Todo contribuye al establecimiento de esa armazón, de sus planos comunicantes. Estamos en Tailandia, pero por un wormhole, un agujero de lombriz, por un hueco interconector que se abre en la barriga de la madre, caemos en América, la América de Ryan Gosling, donde el actor ha alcanzado estatus de semidios.
Únicamente como ídolo podría sufrir Gosling (en el papel de Julian) la minuciosa vivisección de su persona, de su anatomía, de sus partes, a que lo somete la cámara. El cuerpo de Gosling es aquí estatuario, marmolizado; contra él se miden todos los otros cuerpos, como antes se medían contra el David de yeso que domina la entrada del bayú: tanto el de su hermano Billy, que muere apaleado en un cuarto de burdel por violar y matar a una menor, como el de su madre Crystal (Kristin Scott Thomas), elevada en Only God Forgives a las cumbres de la inmoralidad cinematográfica.
La película de Nicolas Winding Refn está edificada en función del silencio de Gosling, de su legendario mutismo. La estatua no necesita hablar –la belleza habla por sí sola, es un escándalo–, sino dejarse examinar por el lente. En cambio Billy, su hermano, tiene el labio leporino. Ambos manichean un ring de Muay thai, o boxeo tailandés, pero el negocio de heroína y coca que controla la madre desde New York mantiene el flujo de divisas constante.
Billy deja el coliseo y se interna en el submundo de escaparates iluminados, con pequeñas putas emperifolladas, recámaras resplandecientes y cubículos de neón que contienen la deliciosa prenda. Billy pregunta al casero de un gogó si son hembras lo que ofrece en sus vidrieras, y el hombre le responde: “Sí, cincuenta por ciento”. Billy mata a la putica, y entonces aparece el inspector Chang, también llamado el Ángel de la Venganza, que es el punto focal, el monstruo donde convergen los callejones de la película.

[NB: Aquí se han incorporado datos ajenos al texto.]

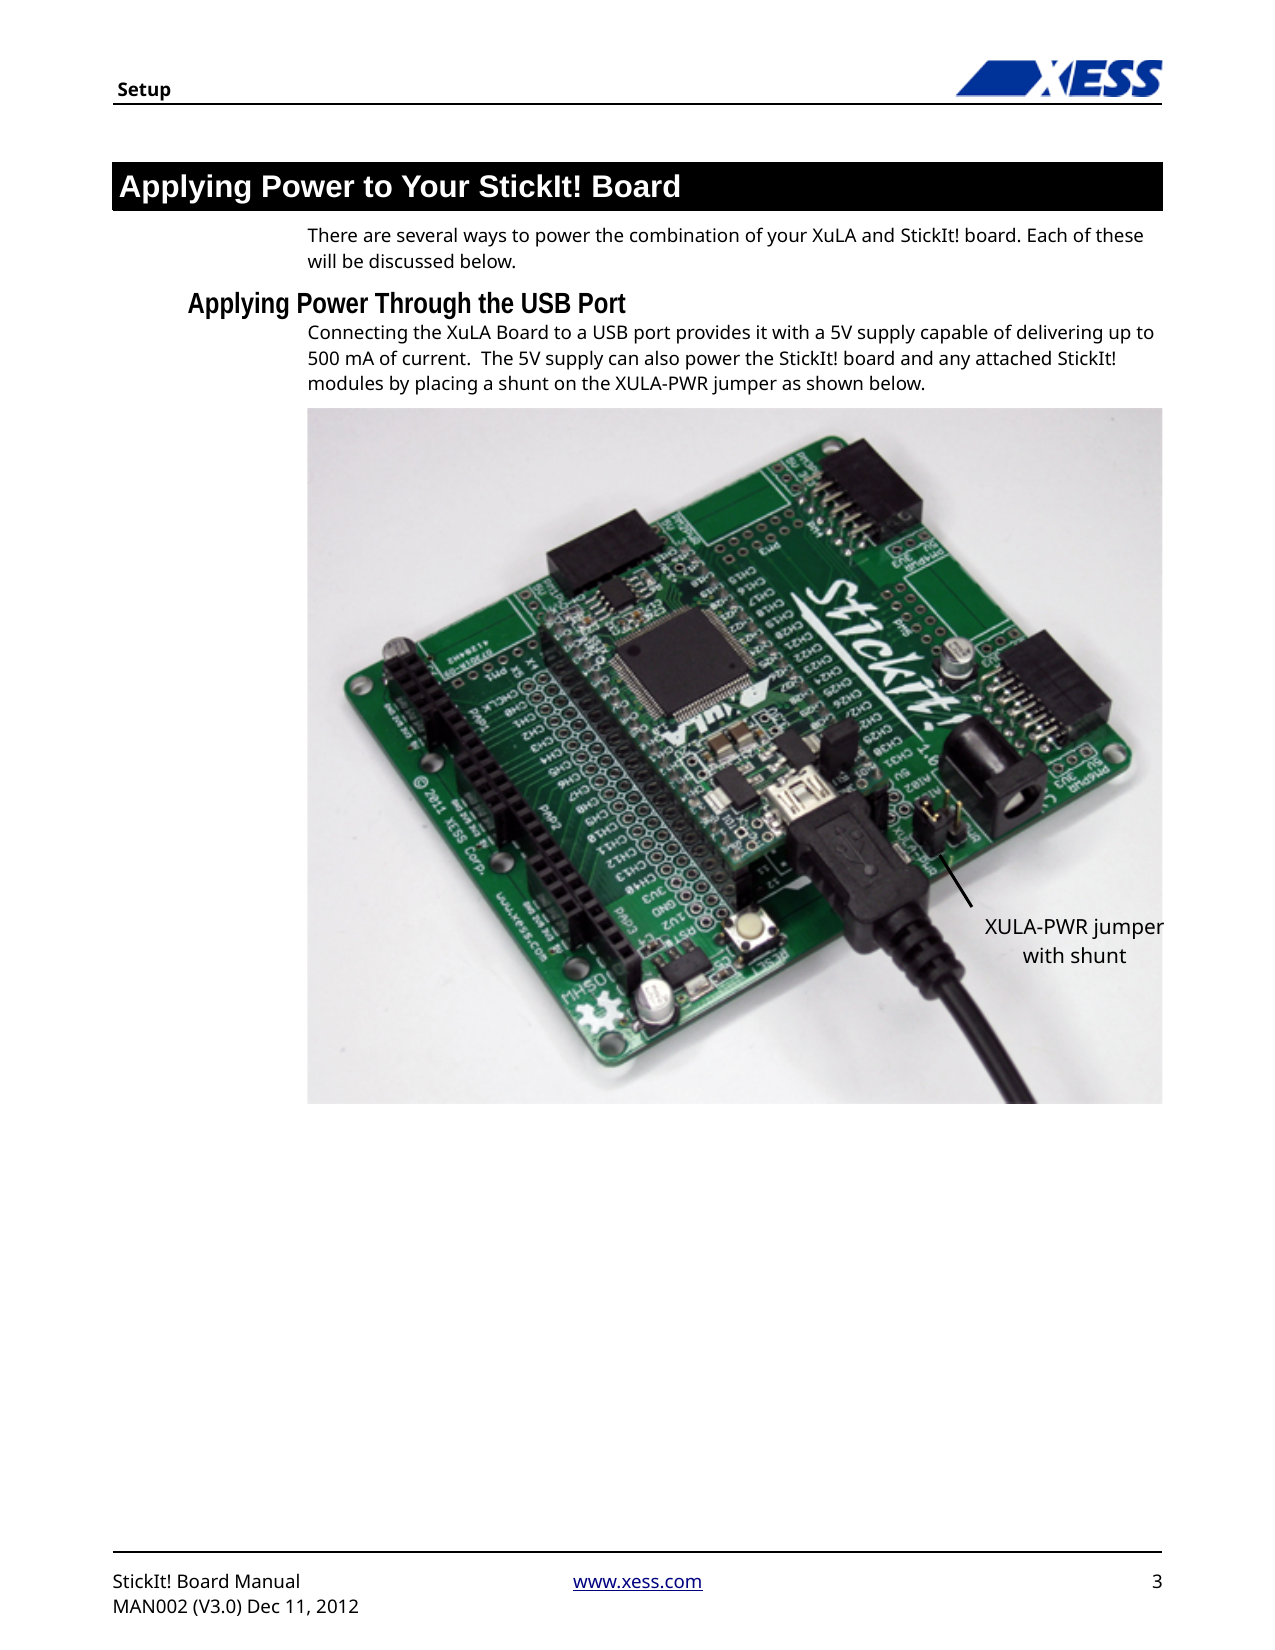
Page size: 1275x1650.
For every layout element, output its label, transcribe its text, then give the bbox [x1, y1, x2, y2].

picture [307, 408, 1163, 1104]
subtitle Applying Power to Your StickIt! Board [114, 163, 1162, 210]
text There are several ways to power the combination of your XuLA and StickIt! board. Each of these will be discussed below. [307, 223, 1162, 274]
subtitle Applying Power Through the USB Port [187, 286, 1162, 320]
text Connecting the XuLA Board to a USB port provides it with a 5V supply capable of delivering up to 500 mA of current. The 5V supply can also power the StickIt! board and any attached StickIt! modules by placing a shunt on the XULA-PWR jumper as shown below. [307, 320, 1162, 396]
picture [955, 60, 1163, 97]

Oneroso y uniformado, dejando ver por encima de la chaqueta safari el cuello de una camisa blanca hecha en Tailandia (y por debajo del cuello, el mango de un machete) este hombre es la encarnación de lo erróneo en estado de gracia. Respaldado por su comando policial, el inspector Chang aniquila cualquier elemento que estorbe la realización ejemplar de un orden formulado en pocas palabras, en concisos interrogatorios. Al silencio de Gosling se opone la taciturna convicción de un policía que mata por ver el orden triunfar (aunque detrás de él, apenas visible, está Nicolas Winding Refn, que mata por ver la leche correr).

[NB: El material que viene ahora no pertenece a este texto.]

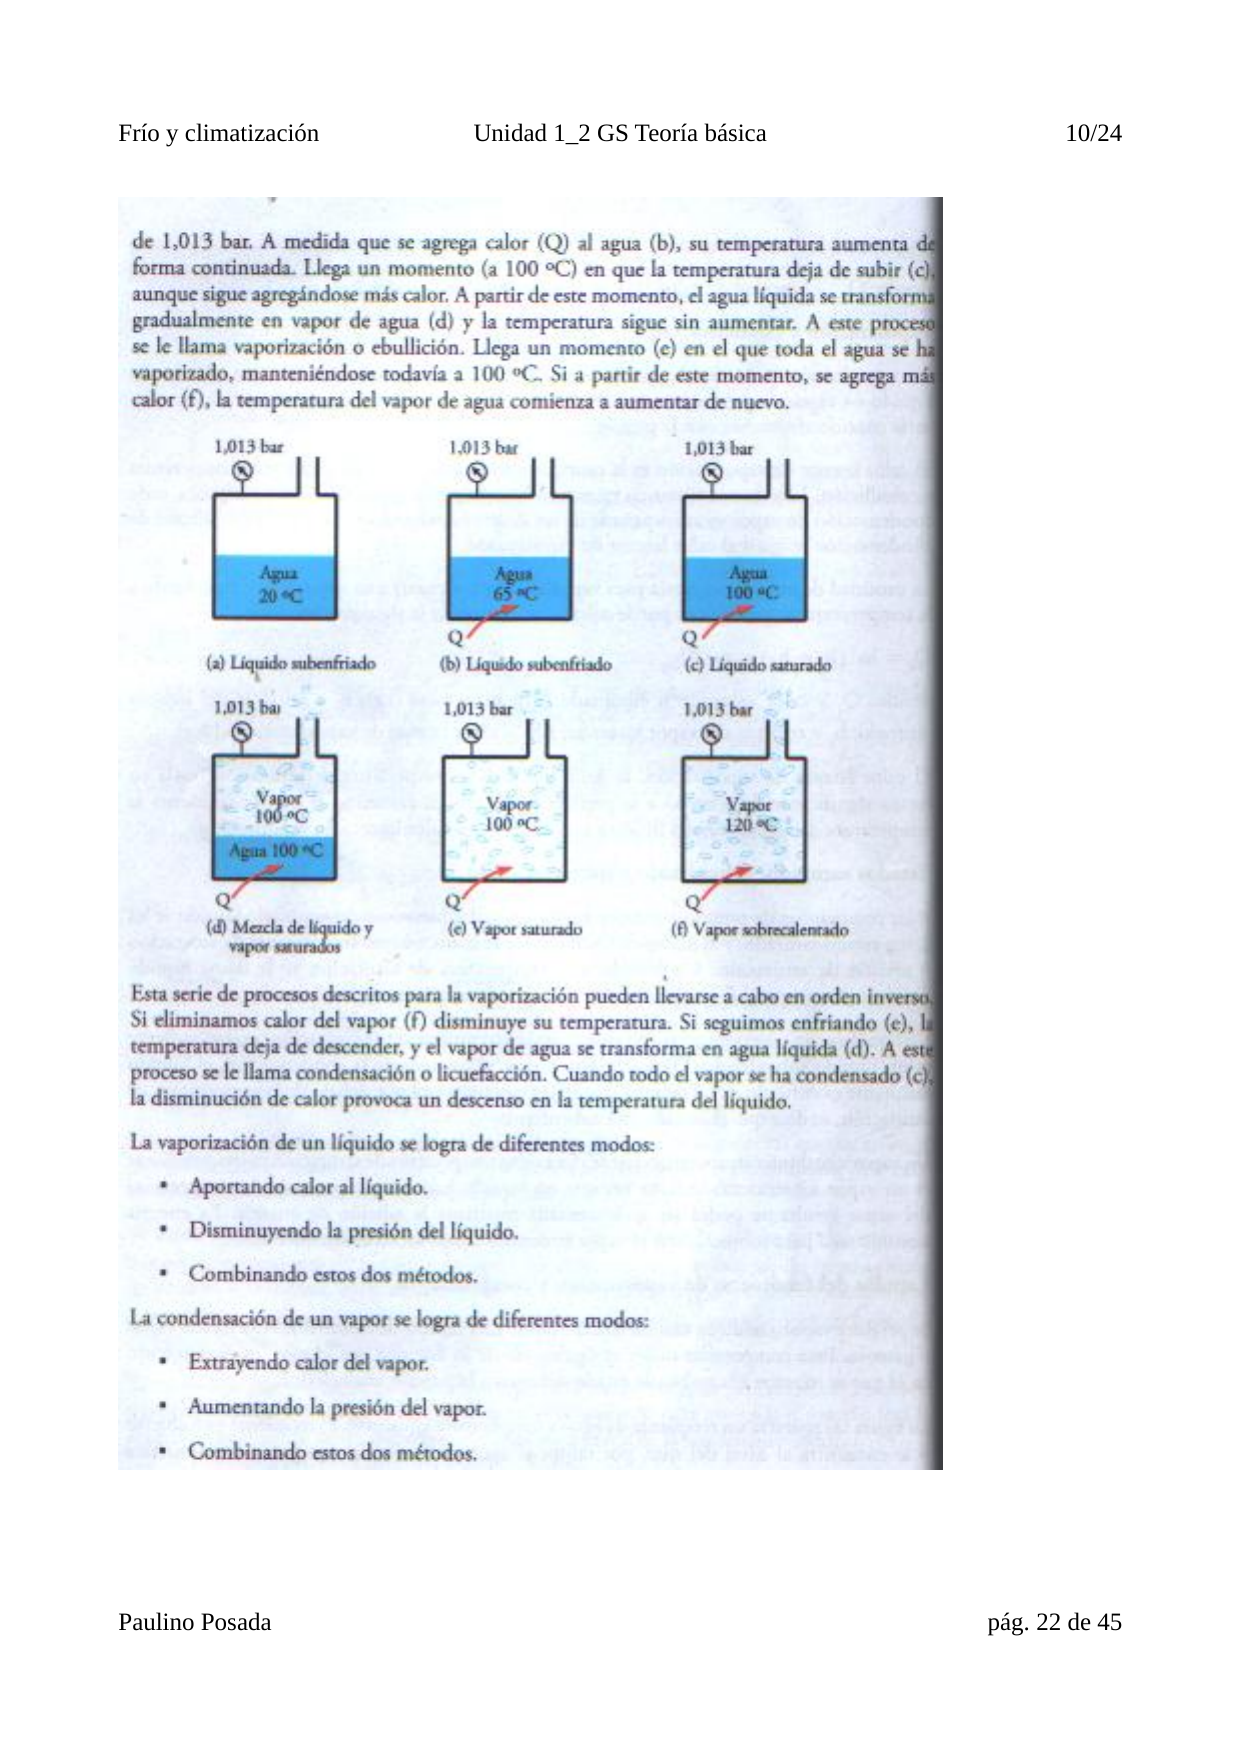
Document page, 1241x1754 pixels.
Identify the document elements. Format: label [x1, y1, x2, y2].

picture [118, 197, 943, 1470]
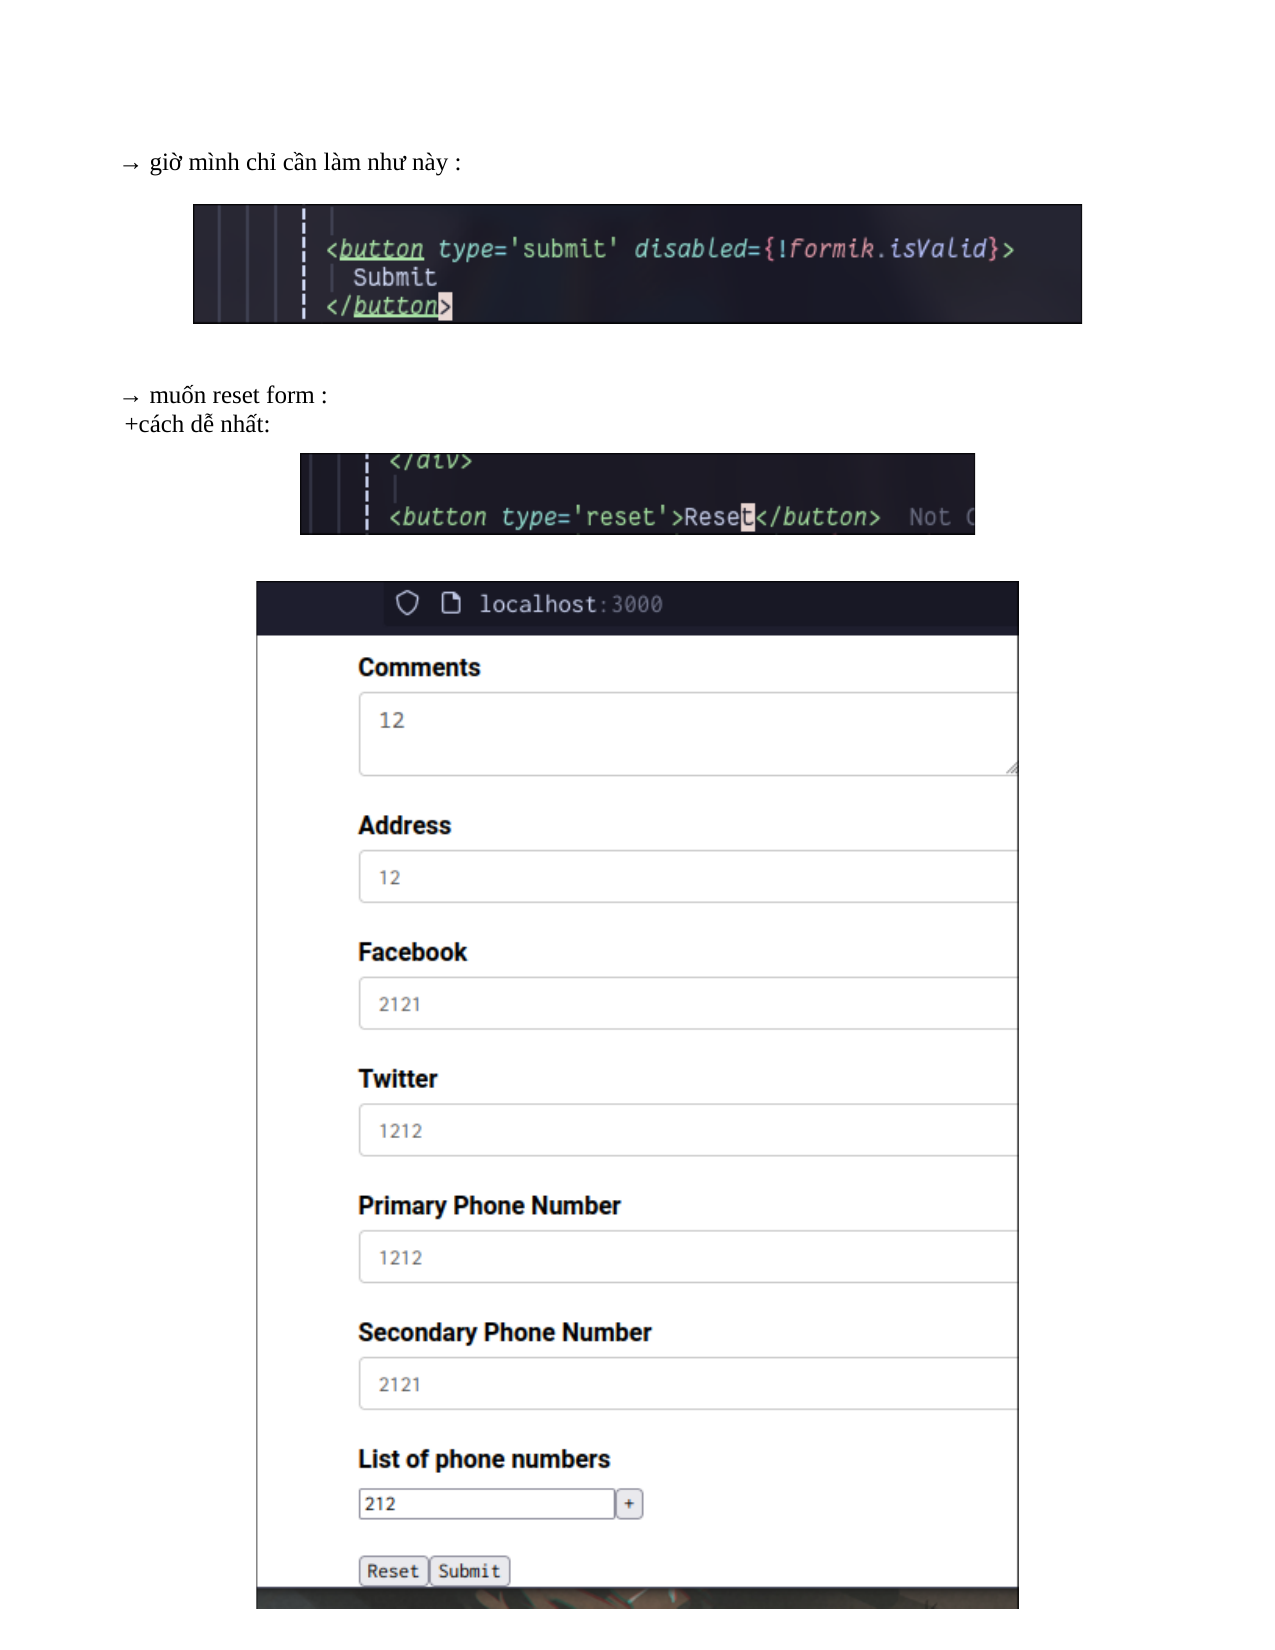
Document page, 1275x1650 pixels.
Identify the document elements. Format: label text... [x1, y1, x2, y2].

picture [193, 204, 1083, 324]
text +cách dễ nhất: [118, 409, 1157, 438]
picture [300, 453, 976, 535]
text → giờ mình chỉ cần làm như này : [118, 147, 1157, 176]
text → muốn reset form : [118, 381, 1157, 409]
picture [256, 581, 1019, 1609]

A propósito de estas muertes de capa y espada que ocurren con preconcebida geometrización (Gosling mató a su padre; y su hermano mayor, Billy, posiblemente fornicó con la madre) deberá notarse que la carnicería, llevada en Only God Forgives al hipérbato barroco, resulta artísticamente necesaria, nunca vacua o grosera. Shakesperare debió haber lucido así a los ojos del espectador isabelino: sucio, exacto, sangriento, enredado e intragable. Las matazones y los regueros de miembros, coordinados según las normas de una ética mitoerótica, pretenden producir un efecto catártico, y lo consiguen.
Sin embargo, existe otro lado, una faceta feliz del inspector Chang. Por las noches, después de la dura faena, se reune con sus compañeros en un bar de karaoke. La película de Winding Refn está punteada por el xilófono y el sintetizador de una pista tailandesa, bajo la mareante llovizna de espejos. Estos interludios, dentro de la estructura trágica, funcionan a manera de coro. Son, probablemente, baladas románticas en thai o en jemer, aunque podrían igualmente estar en griego. Dicen, en el idioma de lo místico, que la vida es una empalagosa mermelada de grandes éxitos, de fracasos y atajos, de sangre y poliéster.

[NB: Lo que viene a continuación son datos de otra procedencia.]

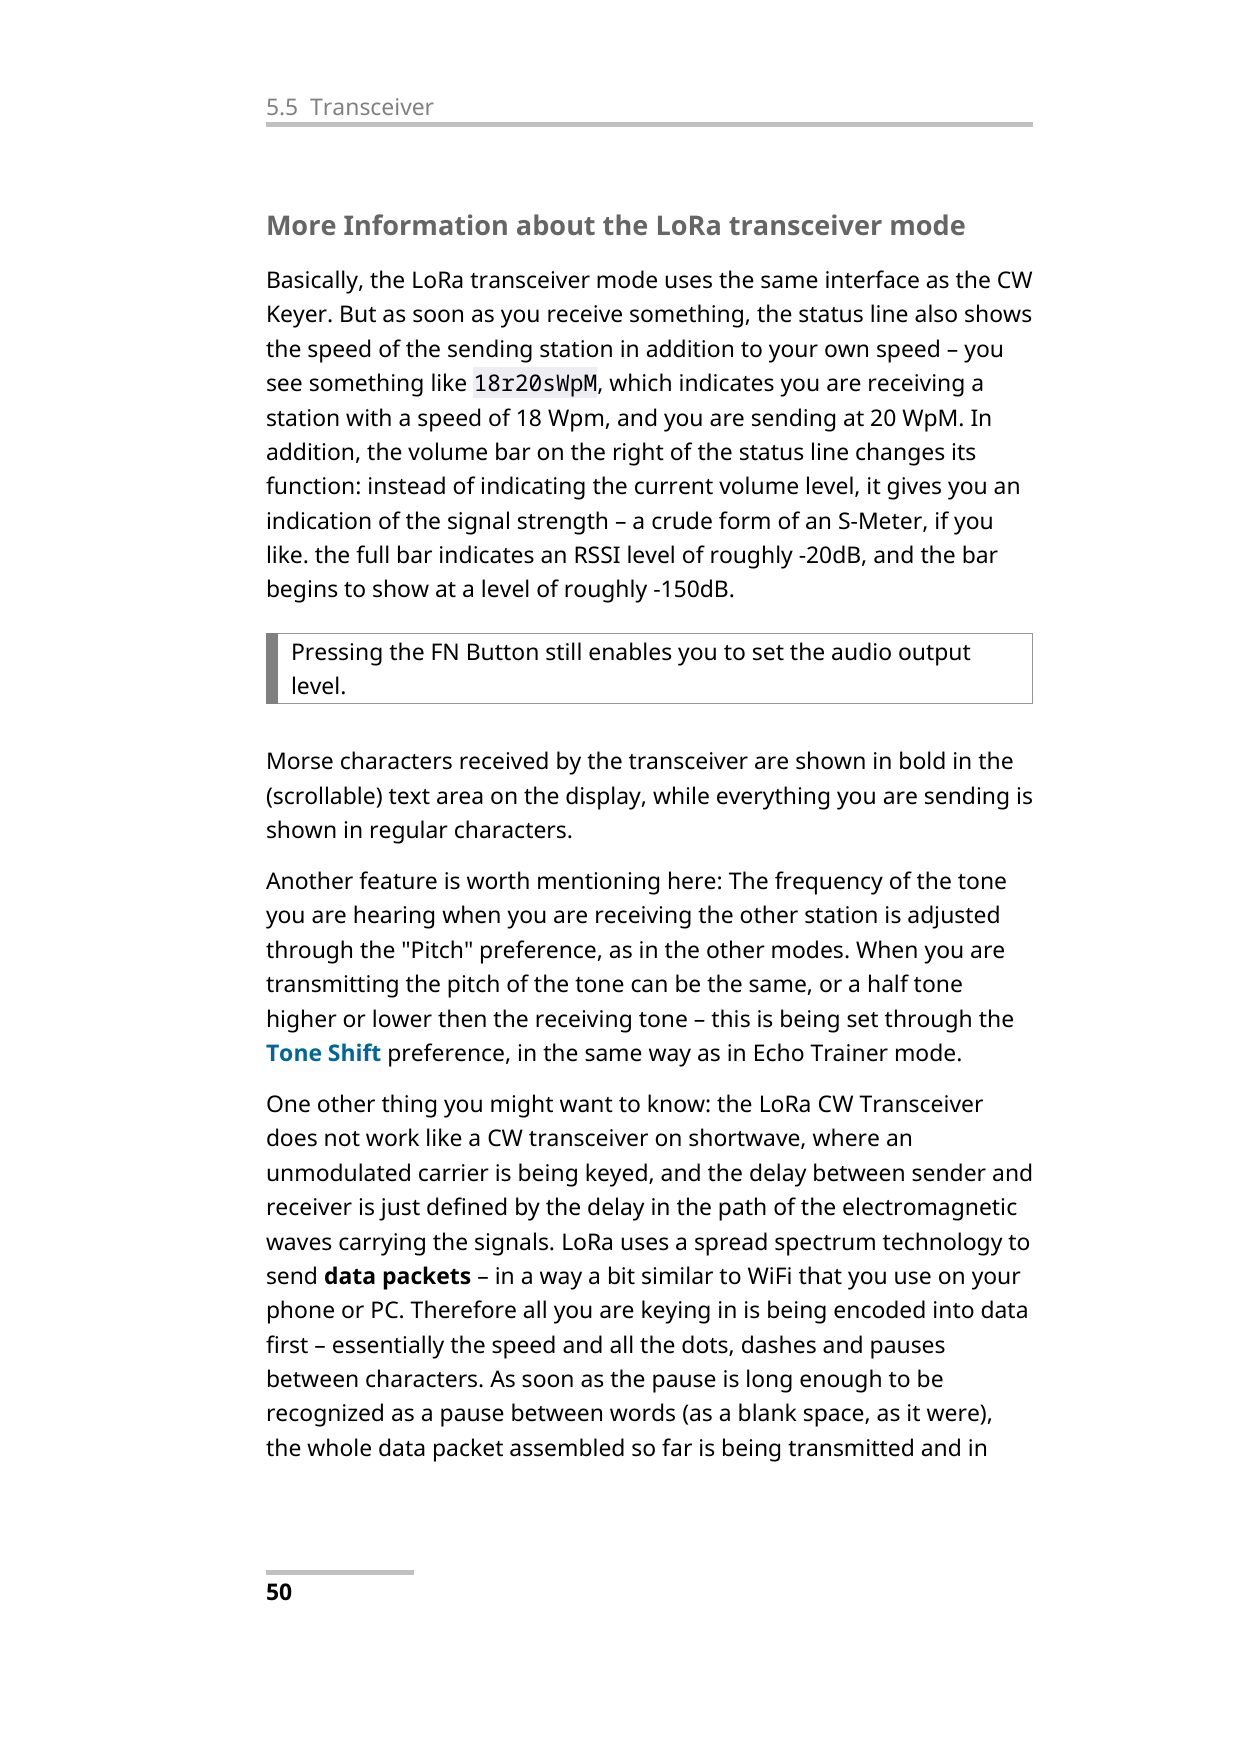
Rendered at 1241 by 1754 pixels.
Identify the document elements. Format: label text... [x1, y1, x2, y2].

text Pressing the FN Button still enables you to set the audio output level. [278, 634, 1032, 703]
text Morse characters received by the transceiver are shown in bold in the (scrollable) text area on the display, while everything you are sending is shown in regular characters. [266, 745, 1033, 845]
text Basically, the LoRa transceiver mode uses the same interface as the CW Keyer. But as soon as you receive something, the status line also shows the speed of the sending station in addition to your own speed – you see something like 18r20sWpM, which indicates you are receiving a station with a speed of 18 Wpm, and you are sending at 20 WpM. In addition, the volume bar on the right of the status line changes its function: instead of indicating the current volume level, it gives you an indication of the signal strength – a crude form of an S-Meter, if you like. the full bar indicates an RSSI level of roughly -20dB, and the bar begins to show at a level of roughly -150dB. [266, 264, 1033, 604]
text More Information about the LoRa transceiver mode [266, 207, 1033, 244]
text Another feature is worth mentioning here: The frequency of the tone you are hearing when you are receiving the other station is adjusted through the "Pitch" preference, as in the other modes. When you are transmitting the pitch of the tone can be the same, or a half tone higher or lower then the receiving tone – this is being set through the Tone Shift preference, in the same way as in Echo Trainer mode. [266, 865, 1033, 1068]
text One other thing you might want to know: the LoRa CW Transceiver does not work like a CW transceiver on shortwave, where an unmodulated carrier is being keyed, and the delay between sender and receiver is just defined by the delay in the path of the electromagnetic waves carrying the signals. LoRa uses a spread spectrum technology to send data packets – in a way a bit similar to WiFi that you use on your phone or PC. Therefore all you are keying in is being encoded into data first – essentially the speed and all the dots, dashes and pauses between characters. As soon as the pause is long enough to be recognized as a pause between words (as a blank space, as it were), the whole data packet assembled so far is being transmitted and in [266, 1088, 1033, 1463]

Los pisos de losa, limpiados con Mistolín, despiden el olor rabioso e ingenuo de azucenas sintéticas y bayeta. (Esos pisos tercermundistas, en su dislocación geométrica, expresan algo horrendo y brillante, mientras que las sillas de plástico, ciudadanas del mundo, dan al paisaje de Bangkok un toque tribal). Bangkok, con sus rascacielos y sus pulgueros, sus laberintos de tianguis y sus pesadillas de espejos está explicada aquí para el observador extranjero, para el expatriado. Incluso, en las grandes películas de Apichatpong Weerasethakul nos perdemos esta parte.
El Ángel de la Venganza va eliminando, uno por uno, a los involucrados en la muerte de la hetera adolescente. Corta brazos, abre costillares o vacía los ojos con una navaja, pero siempre en nombre de un Bien que se manifiesta en él como una pulcritud, como una irrevocable lealtad a la naturaleza de las cosas.
Su espada exige el precio en sangre, y es la fatalidad lo que lo propele al ring de boxeo para medirse con Julian, el semidiós parricida. Allí lo humilla, mientras Kristin Scott Thomas (“¡Como boxeador nunca fue la gran cosa!”) ve caer la última barrera que media entre ella y el policía. Muere, como vil bandolera, en el rascacielo oriental, degollada de un machetazo. Luego el hijo, descubrirá el cadáver de la madre aún caliente, le abrirá un hueco en el vientre e introducirá una mano (especie de neocrofílico fist-fucking), con un gesto que precipita a Edipo en la caverna metafísica de Lady Macbeth.
Agosto 11, 2013
No conocia de este blog tuyo hasta que lo vi en PD. Me gusta mucho. Gracias por escribrme a mi blog.
Gracias Roberto, me alegra tener un link en tu blog y a ti de lector. N.